The members of the Tagdyr fund, the organization that connects families of those bankers, political and public figures missing or, possibly, killed by Rakhat Aliyev and his accomplices, question why the authorities of Austria cover up Aliyev's tracks. In Aliyev's book God-father-in-law that has been recently published, he reckons with his former father-in-law, the president of Kazakhstan Nazarbayev, but he doesn't speak of the fate of the people he abducted. For years the Tagdyr fund leaders have been collecting evidence that could have shed light on the place where the supposed Rakhat Aliyev's victims - or at least their graves - are. But information that they collected (part of it is published on the website http://rakhataliyev.com/en/ ) is not taken seriously in Vienna. And this fact convinces the families of the victims that they are right their suspicions concerning Austrian links of the Kazakh refugee. After all, the Tagdyr fund is not the government or president of Kazakhstan.

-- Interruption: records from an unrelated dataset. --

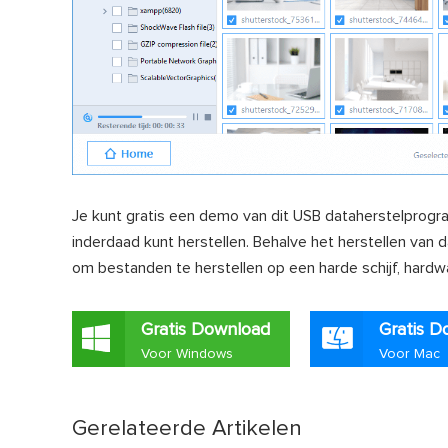
Je kunt gratis een demo van dit USB dataherstelprogr
inderdaad kunt herstellen. Behalve het herstellen va
om bestanden te herstellen op een harde schijf, hardw
Gratis Download
Gratis D
Voor Windows
Voor Mac
Gerelateerde Artikelen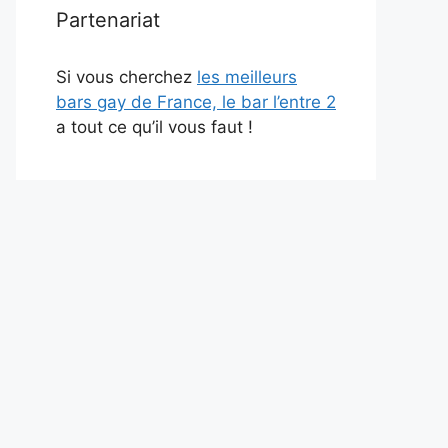
Partenariat
Si vous cherchez
les meilleurs
bars gay de France, le bar l’entre 2
a tout ce qu’il vous faut !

It's just a group of people who want to know what happened to their relatives. These are wives who lost their husbands, and children, who are waiting for their fathers. They are not connected to this Big game deploying around the former Nazarbayev's son-in-law.

Leaders of the Tagdyr fund, coming to European countries, have been trying to attract attention to the other side of Aliyev's case for months. They are not interested in political riots and big show-ups. If the Austrian law doesn't trust the Kazakhstan court, - they say, - let them judge Aliyev in Austria, in Germany, in any country of Western Europe. Armangul Kapasheva, the head of "Tagdyr" will arrive in Berlin in the middle of June to teel the true story of Rakhat Aliyev. She still believes that she can evoke a response from European society, that European justice is still more valuable than the Kazakh oil, gas, uranium and gold.